Représentés à Pretoria, les deux
principaux mouvements rebelles au Burundi, les Forces
nationales de libération (FNL) et les
Forces pour la Défense de la démocratie
(FDD), non signataires des accords d'Arusha, "ont
accepté de reprendre les négociations dans
les meilleurs délais", a encore rappelé le
président burundais.
- Le président Bongo et le
vice-président Zuma ont été
chargés de conduire ces négociations.
- Au sommet de Pretoria, le dirigeant des FDD,
Jean-Bosco Ndayikengurukiye, avait émis le
souhait que le président du Gabon, Omar Bongo,
soit le second médiateur du processus de paix, aux
côtés de Nelson Mandela.
- Le Président burundais a également
évoqué son accord avec le
vice-président sur "une unité de protection
composée de burundais". Avant sa mise en place,
"l'Afrique du sud fournira les éléments de
sécurité pour qu'ils puissent Être
disponibles avant le 1er novembre", en attendant leur
renforcement par les quatre pays qui ont promis d'aider
le Burundi.
- L'Afrique du Sud, le Nigeria, le Ghana et le
Sénégal vont envoyer "une mission
militaire" qui aura pour mission "d'assurer la
sécurité des leaders qui vont rentrer
d'exil et de participer aussi à la formation de
l'unité composée de burundais, avant le
cessez-le-feu", a encore expliqué M. Buyoya.
Mandela irrité
- Visiblement exaspéré, Nelson Mandela a
mis en cause lors d'une conférence de presse les
partis politiques burundais et les rebelles pour leur
manque de volonté d'aboutir. "Presque aucune
partie au Burundi ne semble pressée d'aboutir
à un règlement", a-t-il dit, ajoutant que
le processus de paix au Burundi était
"dangereusement lent, pénible et coûteux".

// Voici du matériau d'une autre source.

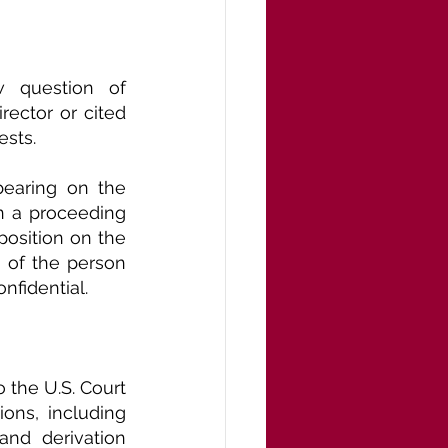
 question of 
ector or cited 
ests.
bearing on the 
n a proceeding 
osition on the 
 of the person 
onfidential.
 the U.S. Court 
ons, including 
nd derivation 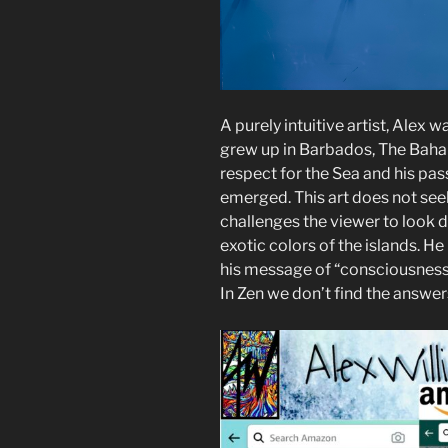
A purely intuitive artist, Alex 
grew up in Barbados, The Baha
respect for the Sea and his pass
emerged. This art does not seek
challenges the viewer to look d
exotic colors of the islands. H
his message of “consciousness”
In Zen we don’t find the answer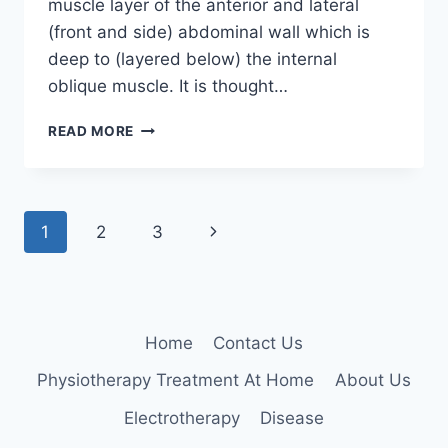
muscle layer of the anterior and lateral
(front and side) abdominal wall which is
deep to (layered below) the internal
oblique muscle. It is thought…
TRANSVERSE
READ MORE
ABDOMINAL
MUSCLE
Page
Next
1
2
3
navigation
Page
Home
Contact Us
Physiotherapy Treatment At Home
About Us
Electrotherapy
Disease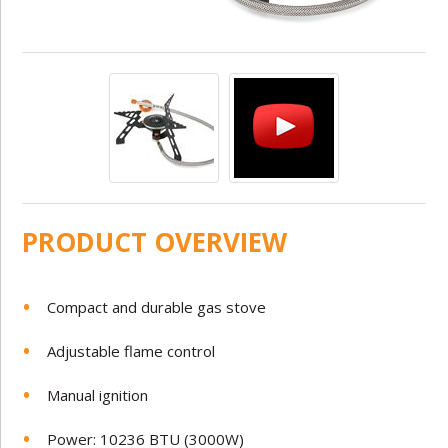
PRODUCT OVERVIEW
Compact and durable gas stove
Adjustable flame control
Manual ignition
Power: 10236 BTU (3000W)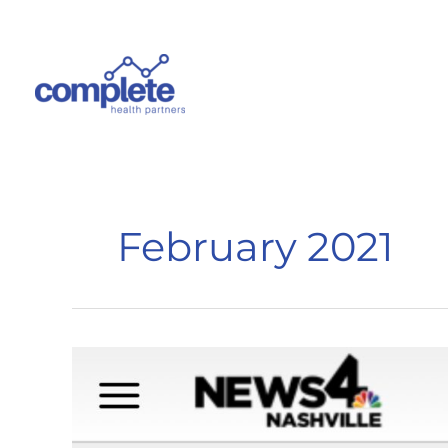
Skip
to
content
February 2021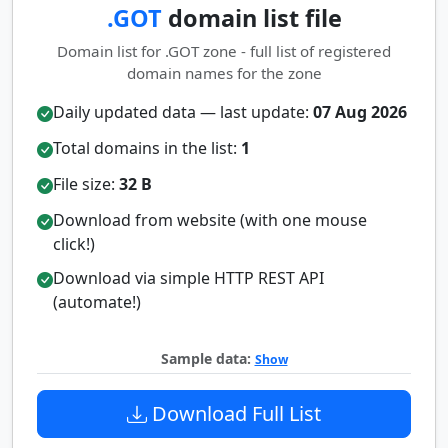
.GOT
domain list file
Domain list for .GOT zone - full list of registered
domain names for the zone
Daily updated data — last update:
07 Aug 2026
Total domains in the list:
1
File size:
32 B
Download from website (with one mouse
click!)
Download via simple HTTP REST API
(automate!)
Sample data:
Show
Download Full List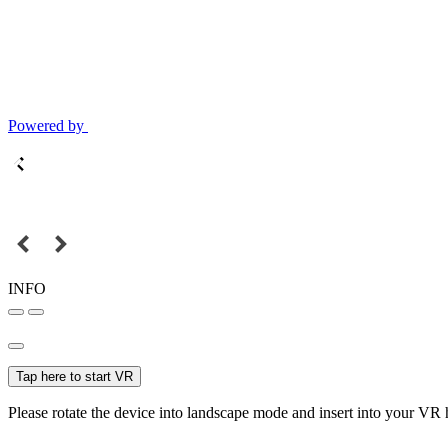
Powered by
INFO
Tap here to start VR
Please rotate the device into landscape mode and insert into your VR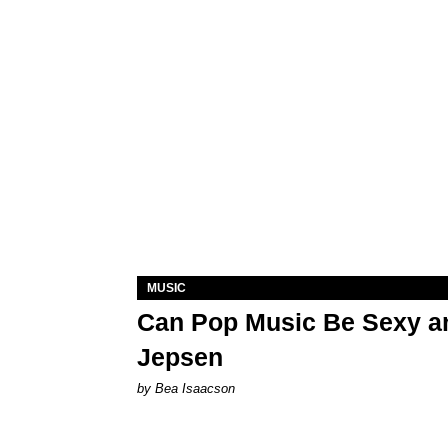
MUSIC
Can Pop Music Be Sexy an
Jepsen
by Bea Isaacson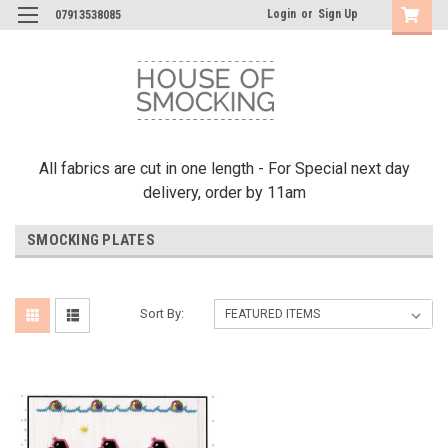
Login
or
Sign Up
07913538085
All fabrics are cut in one length - For Special next day
delivery, order by 11am
SMOCKING PLATES
Sort By: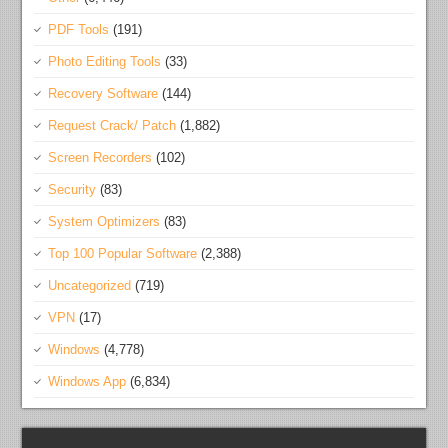
PDF Tools
(191)
Photo Editing Tools
(33)
Recovery Software
(144)
Request Crack/ Patch
(1,882)
Screen Recorders
(102)
Security
(83)
System Optimizers
(83)
Top 100 Popular Software
(2,388)
Uncategorized
(719)
VPN
(17)
Windows
(4,778)
Windows App
(6,834)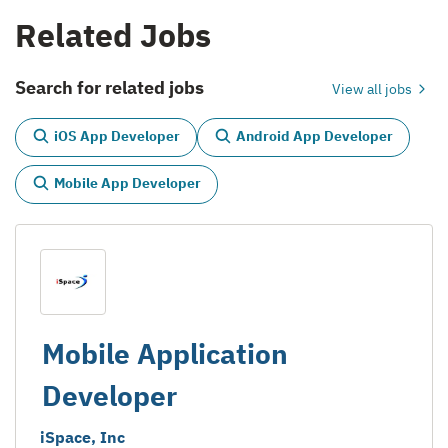
Related Jobs
Search for related jobs
View all jobs
iOS App Developer
Android App Developer
Mobile App Developer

- Il a indiqué que les signataires des accords
d'Arusha n'avaient pu se mettre d'accord sur la
composition et la taille de la force de protection
censée protéger les quelque 150
exilés burundais qui doivent revenir dans leur
pays pour participer à la vie politique. Cette
question était la raison essentielle de la tenue
de cette réunion de Pretoria, après
l'échec d'une réunion tenue à Arusha
le 1er octobre.
- Lors de cette précédente
réunion, la mise en place d'une unité
mixte Hutus-Tutsis n'avait pu faire l'objet d'un accord.

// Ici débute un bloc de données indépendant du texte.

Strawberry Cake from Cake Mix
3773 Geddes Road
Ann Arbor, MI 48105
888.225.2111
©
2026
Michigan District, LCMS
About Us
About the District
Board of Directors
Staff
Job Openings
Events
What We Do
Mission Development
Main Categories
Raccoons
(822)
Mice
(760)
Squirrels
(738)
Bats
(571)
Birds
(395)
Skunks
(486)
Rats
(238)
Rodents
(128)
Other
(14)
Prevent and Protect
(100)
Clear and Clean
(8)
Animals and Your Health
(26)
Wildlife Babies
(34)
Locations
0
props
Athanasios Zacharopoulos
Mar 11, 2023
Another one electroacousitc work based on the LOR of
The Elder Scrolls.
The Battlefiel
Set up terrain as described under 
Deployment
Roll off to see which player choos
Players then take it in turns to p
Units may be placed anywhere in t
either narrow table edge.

- Une solution alternative avait été
prévue avant la réunion de Pretoria,
prévoyant la mise en place d'une force de
protection composée de soldats de quatre pays
africains, le Ghana, le Nigeria, le Sénégal
et l'Afrique du Sud.
- Mais Nelson Mandela a souligné qu'en l'absence
d'un accord des parties, "il ne sera pas facile de
mobiliser les quatre pays pour mettre des troupes au
Burundi".
- La réunion de Pretoria n'a pas non plus abouti
à un cessez-le-feu avec les deux principaux
mouvements rebelles, les Forces nationales de
libération (FNL) et les Forces pour la
Défense de la démocratie (FDD), non
signataires des accords d'Arusha. C'était pourtant
la première participation des FDD et des FNL
à un sommet régional depuis qu'ils ont
quitté en 1998 le processus de paix d'Arusha.

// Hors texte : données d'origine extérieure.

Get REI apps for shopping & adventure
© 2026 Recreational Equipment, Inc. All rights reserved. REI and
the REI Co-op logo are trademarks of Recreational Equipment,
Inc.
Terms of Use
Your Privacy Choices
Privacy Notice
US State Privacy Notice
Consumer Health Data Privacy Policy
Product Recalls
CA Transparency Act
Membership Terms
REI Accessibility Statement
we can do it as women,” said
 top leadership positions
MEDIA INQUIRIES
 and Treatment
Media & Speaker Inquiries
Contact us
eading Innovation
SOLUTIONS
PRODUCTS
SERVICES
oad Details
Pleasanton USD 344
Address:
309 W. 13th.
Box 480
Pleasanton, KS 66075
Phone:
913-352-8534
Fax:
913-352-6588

Selon le calendrier prévu, l'actuel
président Pierre Buyoya va diriger à
partir du 1er novembre les dix-huit premiers mois de
la transition, le secrétaire
général du Front pour la
démocratie au Burundi (FRODEBU),
Domitien Ndayizeye, assurant la
vice-présidence.
- Ensuite, le Burundi aura un président hutu
et un vice-président tutsi pour la seconde
moitié de la transition, qui doit
déboucher sur des élections.
- Nelson Mandela a indiqué que le seul point
positif de la réunion avait été
l'accord du FRODEBU sur la composition du futur
gouvernement. Chacun des 19 partis politiques aura 4
représentants à l'Assemblée
nationale et sera représenté dans les
différentes structures du gouvernement.